Bloomberg announced the launch of Early Alerts, a ground breaking predictive model built by Bloomberg’s Enterprise Data business and available for analyzing the likelihood for future shifts in corporate credit spreads.
Early Alerts is a data driven output that uses Bloomberg’s proprietary library of fixed income data in concert with machine learning models to develop predictive insights that offer market participants an edge in an increasingly competitive market. The solution analyzes over 16,000 USD denominated corporate investment grade and high yield securities, providing scores over 1-day, 5-day, and 20-day horizons. The scores provide Bloomberg clients with valuable insight and an estimate for the likelihood a corporate security will undergo a significant credit spread tightening or widening over a specific time horizon – the higher the score, the greater the modeled probability.
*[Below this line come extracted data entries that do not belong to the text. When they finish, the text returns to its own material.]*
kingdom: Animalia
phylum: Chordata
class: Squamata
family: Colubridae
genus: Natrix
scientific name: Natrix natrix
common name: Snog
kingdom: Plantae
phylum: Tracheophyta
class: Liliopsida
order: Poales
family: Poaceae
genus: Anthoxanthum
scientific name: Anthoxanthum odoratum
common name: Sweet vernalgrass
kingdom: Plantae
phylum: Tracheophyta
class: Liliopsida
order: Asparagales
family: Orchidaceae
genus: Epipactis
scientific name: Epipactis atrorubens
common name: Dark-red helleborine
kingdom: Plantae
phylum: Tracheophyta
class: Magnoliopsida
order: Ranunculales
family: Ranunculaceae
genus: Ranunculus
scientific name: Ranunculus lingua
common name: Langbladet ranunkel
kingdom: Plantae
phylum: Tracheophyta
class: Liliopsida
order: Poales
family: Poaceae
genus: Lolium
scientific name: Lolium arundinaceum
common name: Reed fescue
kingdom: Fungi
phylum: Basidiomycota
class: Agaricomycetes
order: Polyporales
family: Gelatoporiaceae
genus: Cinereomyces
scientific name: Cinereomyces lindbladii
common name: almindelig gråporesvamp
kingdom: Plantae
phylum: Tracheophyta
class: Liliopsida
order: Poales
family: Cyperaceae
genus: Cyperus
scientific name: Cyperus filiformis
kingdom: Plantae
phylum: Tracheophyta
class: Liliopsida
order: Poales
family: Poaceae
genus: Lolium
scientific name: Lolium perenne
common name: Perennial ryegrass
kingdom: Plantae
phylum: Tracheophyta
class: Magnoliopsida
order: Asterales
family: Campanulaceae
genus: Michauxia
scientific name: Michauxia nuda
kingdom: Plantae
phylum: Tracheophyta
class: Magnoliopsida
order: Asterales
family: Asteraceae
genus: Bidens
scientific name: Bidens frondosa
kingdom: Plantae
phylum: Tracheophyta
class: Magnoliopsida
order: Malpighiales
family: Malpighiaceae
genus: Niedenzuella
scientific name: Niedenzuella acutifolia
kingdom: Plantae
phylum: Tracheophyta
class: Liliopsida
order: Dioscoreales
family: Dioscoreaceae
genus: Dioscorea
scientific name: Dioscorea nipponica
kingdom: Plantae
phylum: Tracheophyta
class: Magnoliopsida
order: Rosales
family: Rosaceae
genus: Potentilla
“Fixed income markets, including corporate credit, are primed for the type of quantitative modeling, tooling and predictive power already available in other asset classes,” said Brad Foster, Global Head of Enterprise Content. “Early Alerts, offering probable indication of whether a corporate bond’s spread will widen or tighten, provides traders, asset managers, portfolio managers and risk managers a signal that easily compliments and enhances their existing process and a dataset that they can easily integrate into their models to more accurately anticipate market movement, further enabling them to meaningfully inform their investment strategy.”
Early Alerts is available to Bloomberg Enterprise Data clients, and initially covers USD denominated corporate issuers, with plans in the near future for increased regional expansion that covers issuance across more currencies.
“Our rich ongoing and historical datasets, robust back-testing process, machine learning and subject matter expertise help to collectively produce a signal that will enable our clients to add cutting edge predictive power to an asset class that has, to this point, lacked investment and access to such analytics,” added Foster.